After finding the line containing "Swap ColisorCorrendo's capsule" below, please output that line and each following one through the line containing "left_click_drag(374, 317, 571, 303)", exactly as written.

━━━━━ Records for processing ━━━━━

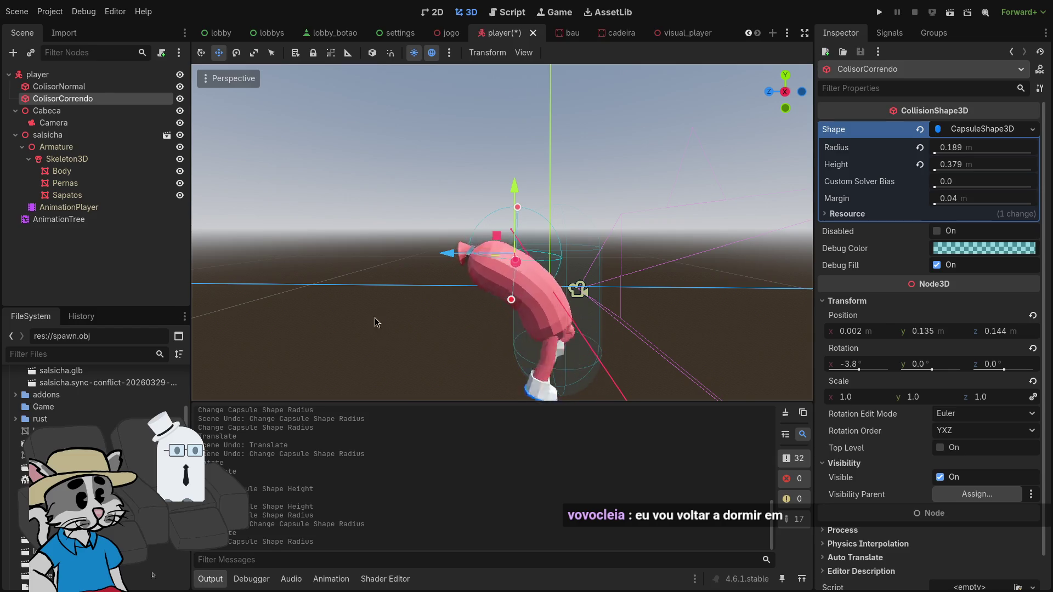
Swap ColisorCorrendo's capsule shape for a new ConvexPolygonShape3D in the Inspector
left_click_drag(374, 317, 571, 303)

━━━━━
━━━━━ Records for processing ━━━━━

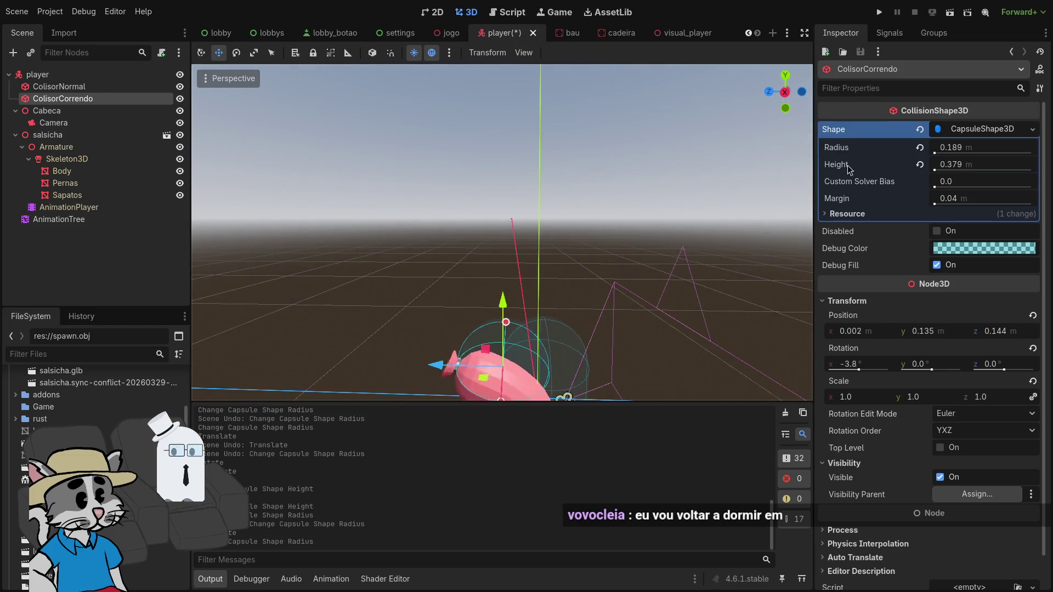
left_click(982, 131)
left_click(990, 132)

━━━━━
━━━━━ Records for processing ━━━━━

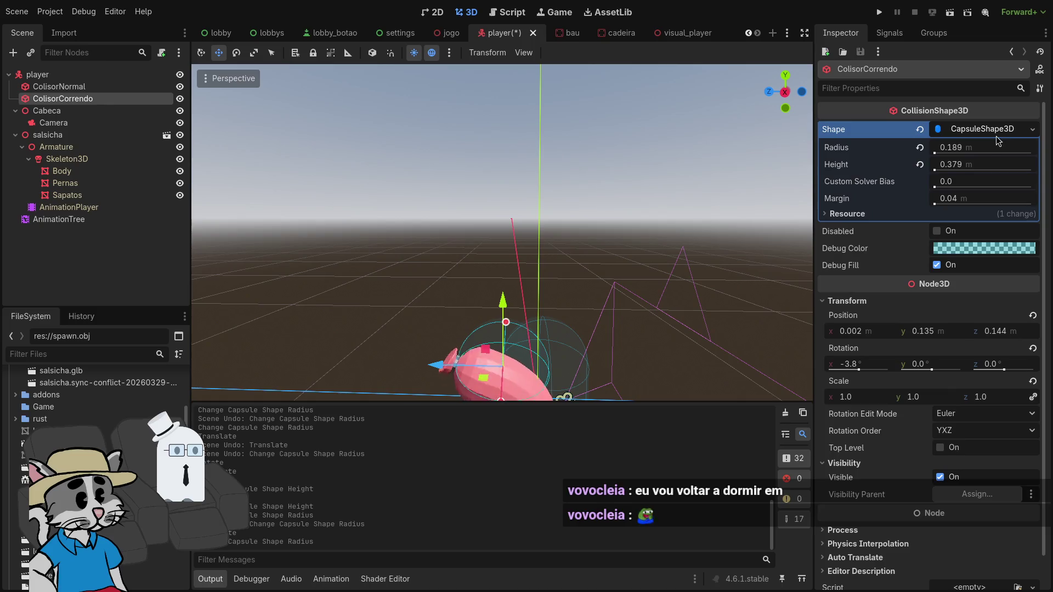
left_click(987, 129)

━━━━━

### Result of the exercise
Swap ColisorCorrendo's capsule shape for a new ConvexPolygonShape3D in the Inspector
left_click_drag(374, 317, 571, 303)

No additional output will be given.